Stored data:
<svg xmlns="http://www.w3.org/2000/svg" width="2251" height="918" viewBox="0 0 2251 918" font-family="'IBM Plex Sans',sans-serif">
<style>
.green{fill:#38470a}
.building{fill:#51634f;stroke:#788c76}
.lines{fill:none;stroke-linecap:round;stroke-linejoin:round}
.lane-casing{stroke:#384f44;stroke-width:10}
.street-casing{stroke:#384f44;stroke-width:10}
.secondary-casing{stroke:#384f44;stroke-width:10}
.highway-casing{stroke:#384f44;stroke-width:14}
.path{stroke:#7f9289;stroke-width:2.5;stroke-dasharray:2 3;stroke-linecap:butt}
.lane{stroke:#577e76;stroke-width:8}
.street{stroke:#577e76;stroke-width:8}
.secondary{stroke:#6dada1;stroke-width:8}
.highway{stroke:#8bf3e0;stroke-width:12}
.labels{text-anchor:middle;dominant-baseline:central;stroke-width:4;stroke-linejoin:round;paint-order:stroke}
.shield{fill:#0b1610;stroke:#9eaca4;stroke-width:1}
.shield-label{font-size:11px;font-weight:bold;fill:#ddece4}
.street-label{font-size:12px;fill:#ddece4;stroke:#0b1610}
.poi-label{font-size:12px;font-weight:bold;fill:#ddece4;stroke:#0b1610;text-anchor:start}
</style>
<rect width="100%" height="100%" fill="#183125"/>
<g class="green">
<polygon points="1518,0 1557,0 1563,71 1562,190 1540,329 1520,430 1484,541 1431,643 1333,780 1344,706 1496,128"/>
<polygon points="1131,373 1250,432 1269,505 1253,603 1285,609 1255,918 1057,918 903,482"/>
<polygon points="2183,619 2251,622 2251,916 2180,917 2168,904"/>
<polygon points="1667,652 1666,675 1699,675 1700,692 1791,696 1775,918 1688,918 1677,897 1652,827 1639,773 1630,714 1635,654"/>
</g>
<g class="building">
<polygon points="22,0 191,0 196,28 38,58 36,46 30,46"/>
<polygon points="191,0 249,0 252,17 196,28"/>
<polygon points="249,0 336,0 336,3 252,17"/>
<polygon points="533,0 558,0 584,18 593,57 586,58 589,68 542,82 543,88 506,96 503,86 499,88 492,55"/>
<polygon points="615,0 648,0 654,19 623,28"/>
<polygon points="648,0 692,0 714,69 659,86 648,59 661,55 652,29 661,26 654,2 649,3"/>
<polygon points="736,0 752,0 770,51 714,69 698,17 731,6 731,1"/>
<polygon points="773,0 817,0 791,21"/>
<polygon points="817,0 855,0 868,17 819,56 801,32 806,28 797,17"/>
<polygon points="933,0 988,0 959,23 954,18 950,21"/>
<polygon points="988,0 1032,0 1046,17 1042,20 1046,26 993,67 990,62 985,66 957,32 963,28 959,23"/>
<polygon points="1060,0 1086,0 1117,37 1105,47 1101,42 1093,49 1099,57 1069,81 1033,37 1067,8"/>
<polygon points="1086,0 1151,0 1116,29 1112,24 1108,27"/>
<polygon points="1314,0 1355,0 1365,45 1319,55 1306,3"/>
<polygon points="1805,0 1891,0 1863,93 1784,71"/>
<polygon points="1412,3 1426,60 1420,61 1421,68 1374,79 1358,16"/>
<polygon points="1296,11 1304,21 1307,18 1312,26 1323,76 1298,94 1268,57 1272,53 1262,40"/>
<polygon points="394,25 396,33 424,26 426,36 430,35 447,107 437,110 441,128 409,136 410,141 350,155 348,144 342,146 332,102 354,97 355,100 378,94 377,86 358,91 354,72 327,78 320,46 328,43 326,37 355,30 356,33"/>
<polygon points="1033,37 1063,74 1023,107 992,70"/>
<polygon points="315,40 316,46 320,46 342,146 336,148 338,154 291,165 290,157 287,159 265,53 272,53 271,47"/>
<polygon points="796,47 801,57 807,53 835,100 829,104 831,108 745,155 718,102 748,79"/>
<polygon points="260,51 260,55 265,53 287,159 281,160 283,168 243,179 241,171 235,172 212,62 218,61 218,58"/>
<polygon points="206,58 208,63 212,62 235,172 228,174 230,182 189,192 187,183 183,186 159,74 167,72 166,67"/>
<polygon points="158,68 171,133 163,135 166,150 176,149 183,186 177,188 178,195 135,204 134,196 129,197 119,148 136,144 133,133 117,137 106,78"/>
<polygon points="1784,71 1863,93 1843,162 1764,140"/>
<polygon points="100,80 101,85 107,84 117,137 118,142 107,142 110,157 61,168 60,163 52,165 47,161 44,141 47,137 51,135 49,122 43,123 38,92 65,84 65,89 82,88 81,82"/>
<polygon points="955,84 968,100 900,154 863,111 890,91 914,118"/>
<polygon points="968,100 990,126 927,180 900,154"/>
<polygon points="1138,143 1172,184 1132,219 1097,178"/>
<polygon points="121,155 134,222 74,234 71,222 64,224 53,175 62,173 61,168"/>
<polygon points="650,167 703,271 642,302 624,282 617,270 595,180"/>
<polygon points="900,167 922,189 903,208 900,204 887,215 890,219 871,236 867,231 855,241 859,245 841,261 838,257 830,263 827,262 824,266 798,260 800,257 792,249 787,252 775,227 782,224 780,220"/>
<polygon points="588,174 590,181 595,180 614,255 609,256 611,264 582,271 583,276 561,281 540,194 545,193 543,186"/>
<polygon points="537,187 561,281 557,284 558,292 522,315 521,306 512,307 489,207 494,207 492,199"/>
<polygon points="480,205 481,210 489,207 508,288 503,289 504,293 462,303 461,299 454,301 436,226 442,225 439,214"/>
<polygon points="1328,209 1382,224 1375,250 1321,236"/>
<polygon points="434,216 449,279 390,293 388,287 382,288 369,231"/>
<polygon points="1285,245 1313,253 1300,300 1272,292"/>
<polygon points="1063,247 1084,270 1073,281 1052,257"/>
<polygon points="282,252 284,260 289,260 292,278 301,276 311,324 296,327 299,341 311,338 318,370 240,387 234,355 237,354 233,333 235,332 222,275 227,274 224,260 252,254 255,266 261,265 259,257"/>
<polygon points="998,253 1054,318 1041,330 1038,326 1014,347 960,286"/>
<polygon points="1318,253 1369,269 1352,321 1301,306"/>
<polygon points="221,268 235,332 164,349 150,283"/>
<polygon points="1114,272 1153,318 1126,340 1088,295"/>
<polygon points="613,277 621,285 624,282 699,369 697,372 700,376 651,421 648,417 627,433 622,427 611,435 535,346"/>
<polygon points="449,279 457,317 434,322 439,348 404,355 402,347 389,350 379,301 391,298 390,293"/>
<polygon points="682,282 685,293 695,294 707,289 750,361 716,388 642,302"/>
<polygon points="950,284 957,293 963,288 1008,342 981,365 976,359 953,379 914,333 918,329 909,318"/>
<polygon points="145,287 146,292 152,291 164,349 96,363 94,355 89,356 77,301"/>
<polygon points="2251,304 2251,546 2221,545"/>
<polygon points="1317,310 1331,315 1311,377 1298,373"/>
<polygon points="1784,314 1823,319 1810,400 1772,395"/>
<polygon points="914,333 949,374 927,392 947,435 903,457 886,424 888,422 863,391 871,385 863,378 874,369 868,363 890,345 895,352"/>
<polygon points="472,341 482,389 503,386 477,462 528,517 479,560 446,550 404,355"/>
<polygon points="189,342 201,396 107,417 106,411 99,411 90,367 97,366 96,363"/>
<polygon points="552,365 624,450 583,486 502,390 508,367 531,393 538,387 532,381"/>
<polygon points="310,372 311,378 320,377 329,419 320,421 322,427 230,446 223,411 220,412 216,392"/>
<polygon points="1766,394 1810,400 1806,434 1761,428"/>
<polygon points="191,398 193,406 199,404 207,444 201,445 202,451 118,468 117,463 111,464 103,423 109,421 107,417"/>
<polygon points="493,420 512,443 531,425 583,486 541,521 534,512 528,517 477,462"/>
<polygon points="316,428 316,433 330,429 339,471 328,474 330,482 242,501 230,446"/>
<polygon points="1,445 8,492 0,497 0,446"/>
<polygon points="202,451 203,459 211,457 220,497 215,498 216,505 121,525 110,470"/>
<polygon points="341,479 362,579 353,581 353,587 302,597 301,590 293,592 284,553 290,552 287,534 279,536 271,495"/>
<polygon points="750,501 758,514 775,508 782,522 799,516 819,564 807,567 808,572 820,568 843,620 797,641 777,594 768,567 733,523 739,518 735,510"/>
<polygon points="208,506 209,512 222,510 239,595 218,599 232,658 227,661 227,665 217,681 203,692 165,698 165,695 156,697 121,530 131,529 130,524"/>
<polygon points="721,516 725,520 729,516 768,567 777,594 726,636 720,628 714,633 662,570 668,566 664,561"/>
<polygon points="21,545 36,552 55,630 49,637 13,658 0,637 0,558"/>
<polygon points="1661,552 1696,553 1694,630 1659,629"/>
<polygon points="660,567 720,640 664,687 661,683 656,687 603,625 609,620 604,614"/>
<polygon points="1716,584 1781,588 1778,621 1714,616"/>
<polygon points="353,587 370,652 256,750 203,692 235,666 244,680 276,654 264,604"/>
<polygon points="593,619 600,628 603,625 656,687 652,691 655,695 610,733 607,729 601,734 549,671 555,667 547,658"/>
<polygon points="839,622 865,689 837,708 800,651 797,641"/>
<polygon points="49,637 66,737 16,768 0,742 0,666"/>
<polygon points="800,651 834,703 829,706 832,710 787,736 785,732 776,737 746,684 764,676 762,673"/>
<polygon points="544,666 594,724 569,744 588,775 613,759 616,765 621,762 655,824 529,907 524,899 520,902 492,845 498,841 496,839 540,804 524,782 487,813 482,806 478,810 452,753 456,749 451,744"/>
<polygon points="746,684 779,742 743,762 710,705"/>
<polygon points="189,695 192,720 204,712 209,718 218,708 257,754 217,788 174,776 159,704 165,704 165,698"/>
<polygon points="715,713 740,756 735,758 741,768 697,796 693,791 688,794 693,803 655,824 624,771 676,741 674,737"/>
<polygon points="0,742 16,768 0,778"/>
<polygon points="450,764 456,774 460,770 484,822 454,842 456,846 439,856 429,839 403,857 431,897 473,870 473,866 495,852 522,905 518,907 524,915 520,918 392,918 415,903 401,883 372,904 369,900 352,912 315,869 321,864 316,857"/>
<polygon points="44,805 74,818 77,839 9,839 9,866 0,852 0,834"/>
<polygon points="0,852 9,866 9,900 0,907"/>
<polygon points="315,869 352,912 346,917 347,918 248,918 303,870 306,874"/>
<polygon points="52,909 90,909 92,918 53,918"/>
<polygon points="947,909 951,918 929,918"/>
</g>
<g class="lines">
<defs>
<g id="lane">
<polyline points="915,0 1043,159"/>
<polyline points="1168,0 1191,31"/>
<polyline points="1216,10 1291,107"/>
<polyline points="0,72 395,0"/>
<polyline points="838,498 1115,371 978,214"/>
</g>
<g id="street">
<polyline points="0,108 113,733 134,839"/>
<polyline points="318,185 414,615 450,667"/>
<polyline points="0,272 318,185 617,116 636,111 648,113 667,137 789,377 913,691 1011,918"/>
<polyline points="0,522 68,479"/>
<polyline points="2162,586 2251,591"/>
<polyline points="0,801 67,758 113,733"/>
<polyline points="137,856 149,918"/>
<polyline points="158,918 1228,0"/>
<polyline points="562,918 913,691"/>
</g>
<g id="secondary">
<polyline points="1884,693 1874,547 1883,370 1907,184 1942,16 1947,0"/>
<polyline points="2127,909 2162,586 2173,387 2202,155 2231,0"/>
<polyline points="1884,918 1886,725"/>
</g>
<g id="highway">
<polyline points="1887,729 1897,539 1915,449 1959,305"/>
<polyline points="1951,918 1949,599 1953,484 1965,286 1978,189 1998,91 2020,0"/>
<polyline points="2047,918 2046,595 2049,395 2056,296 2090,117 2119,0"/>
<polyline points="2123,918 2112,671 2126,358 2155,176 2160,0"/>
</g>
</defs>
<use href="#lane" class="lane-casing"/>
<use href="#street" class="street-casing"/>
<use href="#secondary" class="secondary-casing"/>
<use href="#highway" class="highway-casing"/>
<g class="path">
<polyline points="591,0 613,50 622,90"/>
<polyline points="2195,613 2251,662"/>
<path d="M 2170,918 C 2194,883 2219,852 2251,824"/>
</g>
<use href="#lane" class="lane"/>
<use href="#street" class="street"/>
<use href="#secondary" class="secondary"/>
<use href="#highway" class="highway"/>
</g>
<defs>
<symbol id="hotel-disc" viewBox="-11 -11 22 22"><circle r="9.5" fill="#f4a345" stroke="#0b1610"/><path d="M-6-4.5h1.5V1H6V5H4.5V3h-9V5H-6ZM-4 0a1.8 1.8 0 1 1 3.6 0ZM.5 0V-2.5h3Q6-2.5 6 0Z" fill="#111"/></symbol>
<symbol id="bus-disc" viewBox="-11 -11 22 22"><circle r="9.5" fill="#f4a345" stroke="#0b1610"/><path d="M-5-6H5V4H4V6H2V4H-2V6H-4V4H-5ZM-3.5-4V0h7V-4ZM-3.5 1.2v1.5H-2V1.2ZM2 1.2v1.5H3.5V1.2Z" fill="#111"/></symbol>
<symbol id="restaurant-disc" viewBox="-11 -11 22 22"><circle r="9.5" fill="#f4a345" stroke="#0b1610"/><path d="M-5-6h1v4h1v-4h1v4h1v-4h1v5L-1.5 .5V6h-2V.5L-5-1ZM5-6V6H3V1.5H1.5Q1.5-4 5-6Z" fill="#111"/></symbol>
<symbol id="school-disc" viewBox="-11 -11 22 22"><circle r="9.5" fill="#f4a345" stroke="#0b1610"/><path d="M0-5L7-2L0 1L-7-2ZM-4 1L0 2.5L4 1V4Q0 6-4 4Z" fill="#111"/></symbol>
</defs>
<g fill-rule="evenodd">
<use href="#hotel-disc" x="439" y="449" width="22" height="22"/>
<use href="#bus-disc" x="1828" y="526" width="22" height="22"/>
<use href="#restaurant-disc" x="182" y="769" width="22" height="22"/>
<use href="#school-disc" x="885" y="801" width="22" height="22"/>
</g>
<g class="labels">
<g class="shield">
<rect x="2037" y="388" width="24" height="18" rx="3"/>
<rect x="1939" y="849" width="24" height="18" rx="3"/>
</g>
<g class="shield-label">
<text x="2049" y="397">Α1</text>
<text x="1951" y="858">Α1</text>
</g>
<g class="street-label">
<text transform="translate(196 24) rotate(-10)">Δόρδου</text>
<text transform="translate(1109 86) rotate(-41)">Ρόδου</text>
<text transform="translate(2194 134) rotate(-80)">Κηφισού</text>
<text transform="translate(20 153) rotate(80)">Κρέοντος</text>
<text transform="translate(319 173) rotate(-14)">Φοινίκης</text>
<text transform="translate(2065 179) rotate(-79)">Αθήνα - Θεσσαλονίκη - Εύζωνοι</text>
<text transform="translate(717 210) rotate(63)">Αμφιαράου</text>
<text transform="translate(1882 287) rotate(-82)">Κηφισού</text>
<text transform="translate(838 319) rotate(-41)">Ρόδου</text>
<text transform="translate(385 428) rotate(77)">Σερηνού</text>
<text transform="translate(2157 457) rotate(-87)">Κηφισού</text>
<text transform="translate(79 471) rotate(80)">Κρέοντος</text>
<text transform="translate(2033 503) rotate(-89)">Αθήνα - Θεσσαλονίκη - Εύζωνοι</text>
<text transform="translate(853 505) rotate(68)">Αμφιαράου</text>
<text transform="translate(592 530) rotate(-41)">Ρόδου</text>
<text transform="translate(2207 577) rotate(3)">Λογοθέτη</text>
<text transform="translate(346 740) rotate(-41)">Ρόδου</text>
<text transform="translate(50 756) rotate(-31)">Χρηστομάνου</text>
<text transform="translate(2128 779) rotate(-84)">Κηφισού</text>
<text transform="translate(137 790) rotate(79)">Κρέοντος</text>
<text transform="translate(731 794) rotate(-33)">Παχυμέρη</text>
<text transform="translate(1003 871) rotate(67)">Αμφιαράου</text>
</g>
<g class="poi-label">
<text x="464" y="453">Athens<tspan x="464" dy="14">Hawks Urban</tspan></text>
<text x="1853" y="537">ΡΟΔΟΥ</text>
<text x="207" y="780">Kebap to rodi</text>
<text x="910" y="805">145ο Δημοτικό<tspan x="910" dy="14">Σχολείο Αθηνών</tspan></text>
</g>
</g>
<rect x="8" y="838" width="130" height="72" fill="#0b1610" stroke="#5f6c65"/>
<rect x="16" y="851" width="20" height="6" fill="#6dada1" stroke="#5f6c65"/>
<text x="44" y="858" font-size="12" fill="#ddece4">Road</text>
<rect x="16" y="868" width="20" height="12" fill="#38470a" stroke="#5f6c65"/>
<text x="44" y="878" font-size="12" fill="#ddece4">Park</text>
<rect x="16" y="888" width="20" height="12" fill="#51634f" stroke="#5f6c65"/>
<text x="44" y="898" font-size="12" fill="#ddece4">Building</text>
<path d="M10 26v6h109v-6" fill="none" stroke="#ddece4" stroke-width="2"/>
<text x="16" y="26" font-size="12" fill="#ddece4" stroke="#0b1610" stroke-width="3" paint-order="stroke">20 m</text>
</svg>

== Assignment ==
Search the entries for the string "lines" and return each line where it turns up.

== Your solution ==
.lines{fill:none;stroke-linecap:round;stroke-linejoin:round}
<g class="lines">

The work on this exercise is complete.